> _Instructions for the task_
Change every "pose" in the records below to "view", and copy out all of the records with everything else unchanged.

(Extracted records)
········

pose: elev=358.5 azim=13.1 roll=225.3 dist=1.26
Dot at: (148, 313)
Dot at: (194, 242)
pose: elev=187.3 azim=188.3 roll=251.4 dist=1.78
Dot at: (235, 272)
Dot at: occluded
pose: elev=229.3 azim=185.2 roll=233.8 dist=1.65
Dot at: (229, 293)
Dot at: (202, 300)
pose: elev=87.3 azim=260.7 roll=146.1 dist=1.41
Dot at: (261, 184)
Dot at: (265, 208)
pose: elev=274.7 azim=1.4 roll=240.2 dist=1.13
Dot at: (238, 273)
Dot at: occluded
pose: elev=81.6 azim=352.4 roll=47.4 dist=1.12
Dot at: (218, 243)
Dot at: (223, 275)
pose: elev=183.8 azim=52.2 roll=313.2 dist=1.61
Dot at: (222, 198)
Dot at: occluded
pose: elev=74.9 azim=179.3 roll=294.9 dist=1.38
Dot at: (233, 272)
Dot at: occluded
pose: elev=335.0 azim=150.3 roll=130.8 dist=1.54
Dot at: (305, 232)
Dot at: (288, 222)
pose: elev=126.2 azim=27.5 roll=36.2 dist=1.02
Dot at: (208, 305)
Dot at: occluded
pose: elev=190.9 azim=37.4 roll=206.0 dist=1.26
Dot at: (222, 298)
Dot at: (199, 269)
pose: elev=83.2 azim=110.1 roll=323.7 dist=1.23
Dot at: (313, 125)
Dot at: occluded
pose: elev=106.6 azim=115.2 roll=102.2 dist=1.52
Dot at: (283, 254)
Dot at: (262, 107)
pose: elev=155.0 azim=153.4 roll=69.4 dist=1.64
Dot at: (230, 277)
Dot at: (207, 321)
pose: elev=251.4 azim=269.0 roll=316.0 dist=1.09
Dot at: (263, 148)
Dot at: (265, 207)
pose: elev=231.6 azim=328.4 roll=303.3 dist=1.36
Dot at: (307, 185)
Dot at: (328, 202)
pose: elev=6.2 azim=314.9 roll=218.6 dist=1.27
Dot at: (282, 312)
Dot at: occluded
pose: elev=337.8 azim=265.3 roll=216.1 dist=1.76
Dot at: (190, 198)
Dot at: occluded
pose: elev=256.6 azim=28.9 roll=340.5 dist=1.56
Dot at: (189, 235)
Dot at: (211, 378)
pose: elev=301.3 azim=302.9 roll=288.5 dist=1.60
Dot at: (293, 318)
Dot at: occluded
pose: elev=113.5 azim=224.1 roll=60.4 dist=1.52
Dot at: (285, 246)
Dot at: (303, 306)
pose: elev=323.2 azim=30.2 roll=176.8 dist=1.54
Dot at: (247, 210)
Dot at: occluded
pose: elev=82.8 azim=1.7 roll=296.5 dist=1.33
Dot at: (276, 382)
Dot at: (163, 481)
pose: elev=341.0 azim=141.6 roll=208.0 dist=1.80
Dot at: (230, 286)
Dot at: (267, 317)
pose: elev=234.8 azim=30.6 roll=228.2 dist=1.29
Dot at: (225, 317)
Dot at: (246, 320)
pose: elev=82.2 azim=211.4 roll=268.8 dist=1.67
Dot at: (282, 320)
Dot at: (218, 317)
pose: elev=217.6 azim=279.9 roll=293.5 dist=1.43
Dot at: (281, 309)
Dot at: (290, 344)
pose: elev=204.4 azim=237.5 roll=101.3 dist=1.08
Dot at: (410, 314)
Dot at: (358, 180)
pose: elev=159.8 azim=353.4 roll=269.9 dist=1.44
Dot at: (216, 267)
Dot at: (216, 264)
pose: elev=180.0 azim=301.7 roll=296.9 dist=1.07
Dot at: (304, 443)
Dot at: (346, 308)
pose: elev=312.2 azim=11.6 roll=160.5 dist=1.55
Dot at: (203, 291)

········

> _Response_
view: elev=358.5 azim=13.1 roll=225.3 dist=1.26
Dot at: (148, 313)
Dot at: (194, 242)
view: elev=187.3 azim=188.3 roll=251.4 dist=1.78
Dot at: (235, 272)
Dot at: occluded
view: elev=229.3 azim=185.2 roll=233.8 dist=1.65
Dot at: (229, 293)
Dot at: (202, 300)
view: elev=87.3 azim=260.7 roll=146.1 dist=1.41
Dot at: (261, 184)
Dot at: (265, 208)
view: elev=274.7 azim=1.4 roll=240.2 dist=1.13
Dot at: (238, 273)
Dot at: occluded
view: elev=81.6 azim=352.4 roll=47.4 dist=1.12
Dot at: (218, 243)
Dot at: (223, 275)
view: elev=183.8 azim=52.2 roll=313.2 dist=1.61
Dot at: (222, 198)
Dot at: occluded
view: elev=74.9 azim=179.3 roll=294.9 dist=1.38
Dot at: (233, 272)
Dot at: occluded
view: elev=335.0 azim=150.3 roll=130.8 dist=1.54
Dot at: (305, 232)
Dot at: (288, 222)
view: elev=126.2 azim=27.5 roll=36.2 dist=1.02
Dot at: (208, 305)
Dot at: occluded
view: elev=190.9 azim=37.4 roll=206.0 dist=1.26
Dot at: (222, 298)
Dot at: (199, 269)
view: elev=83.2 azim=110.1 roll=323.7 dist=1.23
Dot at: (313, 125)
Dot at: occluded
view: elev=106.6 azim=115.2 roll=102.2 dist=1.52
Dot at: (283, 254)
Dot at: (262, 107)
view: elev=155.0 azim=153.4 roll=69.4 dist=1.64
Dot at: (230, 277)
Dot at: (207, 321)
view: elev=251.4 azim=269.0 roll=316.0 dist=1.09
Dot at: (263, 148)
Dot at: (265, 207)
view: elev=231.6 azim=328.4 roll=303.3 dist=1.36
Dot at: (307, 185)
Dot at: (328, 202)
view: elev=6.2 azim=314.9 roll=218.6 dist=1.27
Dot at: (282, 312)
Dot at: occluded
view: elev=337.8 azim=265.3 roll=216.1 dist=1.76
Dot at: (190, 198)
Dot at: occluded
view: elev=256.6 azim=28.9 roll=340.5 dist=1.56
Dot at: (189, 235)
Dot at: (211, 378)
view: elev=301.3 azim=302.9 roll=288.5 dist=1.60
Dot at: (293, 318)
Dot at: occluded
view: elev=113.5 azim=224.1 roll=60.4 dist=1.52
Dot at: (285, 246)
Dot at: (303, 306)
view: elev=323.2 azim=30.2 roll=176.8 dist=1.54
Dot at: (247, 210)
Dot at: occluded
view: elev=82.8 azim=1.7 roll=296.5 dist=1.33
Dot at: (276, 382)
Dot at: (163, 481)
view: elev=341.0 azim=141.6 roll=208.0 dist=1.80
Dot at: (230, 286)
Dot at: (267, 317)
view: elev=234.8 azim=30.6 roll=228.2 dist=1.29
Dot at: (225, 317)
Dot at: (246, 320)
view: elev=82.2 azim=211.4 roll=268.8 dist=1.67
Dot at: (282, 320)
Dot at: (218, 317)
view: elev=217.6 azim=279.9 roll=293.5 dist=1.43
Dot at: (281, 309)
Dot at: (290, 344)
view: elev=204.4 azim=237.5 roll=101.3 dist=1.08
Dot at: (410, 314)
Dot at: (358, 180)
view: elev=159.8 azim=353.4 roll=269.9 dist=1.44
Dot at: (216, 267)
Dot at: (216, 264)
view: elev=180.0 azim=301.7 roll=296.9 dist=1.07
Dot at: (304, 443)
Dot at: (346, 308)
view: elev=312.2 azim=11.6 roll=160.5 dist=1.55
Dot at: (203, 291)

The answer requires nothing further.